With global supply chains still fragmented, perhaps Kiwi ingenuity will really come to the fore and we’ll see an invigorated manufacturing industry – one that helps with domestic employment fundamentals at the same time as bringing out local pride.
Just how “think and buy local” will translate into demand within the industrial property market is yet to be fully seen.

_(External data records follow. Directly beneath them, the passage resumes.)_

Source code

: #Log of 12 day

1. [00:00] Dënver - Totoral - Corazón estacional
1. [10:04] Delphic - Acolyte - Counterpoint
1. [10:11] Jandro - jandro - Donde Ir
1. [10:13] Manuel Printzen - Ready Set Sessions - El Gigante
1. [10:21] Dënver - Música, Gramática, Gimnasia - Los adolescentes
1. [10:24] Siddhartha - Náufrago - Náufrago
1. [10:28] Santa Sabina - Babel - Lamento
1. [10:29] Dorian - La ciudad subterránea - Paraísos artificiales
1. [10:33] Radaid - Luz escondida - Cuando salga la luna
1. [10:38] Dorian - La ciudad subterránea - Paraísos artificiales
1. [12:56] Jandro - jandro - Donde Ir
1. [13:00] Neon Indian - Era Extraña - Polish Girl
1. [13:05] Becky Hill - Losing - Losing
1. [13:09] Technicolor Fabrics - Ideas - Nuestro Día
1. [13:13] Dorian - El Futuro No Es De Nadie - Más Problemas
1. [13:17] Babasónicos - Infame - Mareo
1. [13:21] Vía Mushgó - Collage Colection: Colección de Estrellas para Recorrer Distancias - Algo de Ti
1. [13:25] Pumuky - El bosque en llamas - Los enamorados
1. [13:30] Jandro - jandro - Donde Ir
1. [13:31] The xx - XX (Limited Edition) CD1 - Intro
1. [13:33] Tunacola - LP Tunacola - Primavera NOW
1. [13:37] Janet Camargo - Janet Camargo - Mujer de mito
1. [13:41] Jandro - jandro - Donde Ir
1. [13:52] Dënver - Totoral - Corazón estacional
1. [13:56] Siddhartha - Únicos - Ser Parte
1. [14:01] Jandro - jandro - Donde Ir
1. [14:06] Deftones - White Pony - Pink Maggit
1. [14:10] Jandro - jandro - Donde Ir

But there’s plenty of activity in the sector right now – both in a traditional usage context and in the hunt for premises to cater for new niche businesses.
Bayleys’ research shows vacancy levels are sub-1.5 percent across prime and secondary industrial stock in the Auckland region and there’s similar patterns being observed in other main centres.
Rents appear stable for now, and incentives – while still being offered on a case-by-case basis in some instances – have also stabilised.
E-commerce was already flying high pre-pandemic but with restrictions on physical movements during New Zealand’s staged series of lockdown measures, Kiwis got click-happy and demanded a lot from those businesses with online capability and expected those without a credible online platform to adapt and get with the programme.
Logistics and last-mile delivery operators have been under the pump since March as they moved from delivering essential goods only, to fulfilling orders placed in a full-blown spending frenzy once restrictions eased.
Courier companies have been searching for extra warehousing capacity, NZ Post has leased additional space to deal with rising parcel volumes, and retailers have been on the hunt for overflow storage space to satisfy growing online demand for goods.
NZX-listed Goodman Property Trust recently announced via its online AGM: "Fifty to 60 cents of each dollar going into property wants to go into industrial” which is in-line with a global chase for logistics and industrial land, buildings, tenants and development sites.
As we brace ourselves for the repercussions of a second wave of COVID-19 in New Zealand and face the reality of a W-shaped recovery, we’re hopeful that the industrial property sector will remain resilient, adaptable and viable for landlords and tenant businesses alike.